- Given passage
Performing Get Together in London The mirrorball unfolds into a flower. Madonna's menagerie of dancers sports everything from riding tack to burqas. On four screens above the main stage, arty film footage sees Madonna stroking a horse erotically with a riding crop, mimicking a filly in the throes of - what? Pain? Pleasure? - and then rolling over and smoking a postcoital cigarillo. And it's very hot. The recent £35m refit of Wembley Arena didn't foresee a need for air-conditioning. The star usually bans it. It's bad for her voice. But tonight, she says, she asked for it and there wasn't any.

Little show? This is sheer sensory overload, designed to leave punters feeling they are getting a great deal of bang for their buck. Or £160 for a ticket in the stalls, to be exact, the kind of prices that explain the presence of Russian-accented men in business suits. At the end, golden souvenir balloons fall only on the expensive seats. Perhaps Madonna could've knocked off £20 here and there; only had $1m's worth of diamonds on the disco ball, say, instead of $2m, so that mere mortals would not have had to sell their left kidneys to see her.

But these are such miserly quibbles. Madonna's Confessions show is nothing if not a celebration of good, old-fashioned wow factor. Her musical director, former electro mischief-maker Stuart Price, is centre-stage manning keyboards and laptop, corralling samples and a live band. The sound is flawless, given the propensity of arenas for sludge and echo. Much has been made of the relationship between Price and Mrs Ritchie in the gossip columns. Tonight, their only interaction occurs when Price hands Madonna some water; they don't so much as glance at each other during Forbidden Love.

Madonna's riding gear might make the 47-year-old resemble a ringmaster, but she's more like a circus impresario. She can source the world's finest dancers, such as the four men made seemingly of chewing gum who fling themselves suicidally at scaffolding during the excellent Jump (one of many songs from Madonna's recent Confessions On A Dance Floor album greeted with the sort of cheers usually reserved for old hits).

- Extracted information
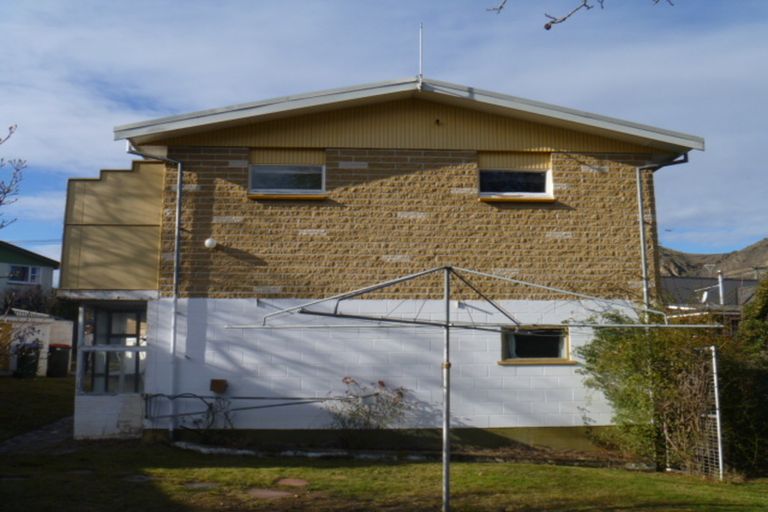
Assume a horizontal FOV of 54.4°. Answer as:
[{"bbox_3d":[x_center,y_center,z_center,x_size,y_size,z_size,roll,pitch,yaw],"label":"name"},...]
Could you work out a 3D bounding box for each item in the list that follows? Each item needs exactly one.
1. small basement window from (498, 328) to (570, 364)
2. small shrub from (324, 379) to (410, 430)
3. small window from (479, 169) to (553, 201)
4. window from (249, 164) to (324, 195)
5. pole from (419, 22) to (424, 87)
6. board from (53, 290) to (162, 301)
[{"bbox_3d":[2.440,1.426,12.037,1.124,0.577,0.100,0,-9,-4],"label":"small basement window"},{"bbox_3d":[-0.217,2.277,11.311,1.274,0.892,0.750,0,-9,-4],"label":"small shrub"},{"bbox_3d":[2.205,-1.198,12.456,1.255,0.524,0.100,0,-9,-4],"label":"small window"},{"bbox_3d":[-1.580,-1.241,12.180,1.247,0.521,0.100,0,-9,-4],"label":"window"},{"bbox_3d":[0.607,-3.289,12.247,0.050,1.140,0.050,0,-9,-4],"label":"pole"},{"bbox_3d":[-4.280,0.604,11.600,1.554,0.144,0.060,0,-9,-4],"label":"board"}]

- Exercise description
Who does the concert review name as Madonna's musical director?

- Solution for this task
Stuart Price, a former electro mischief-maker.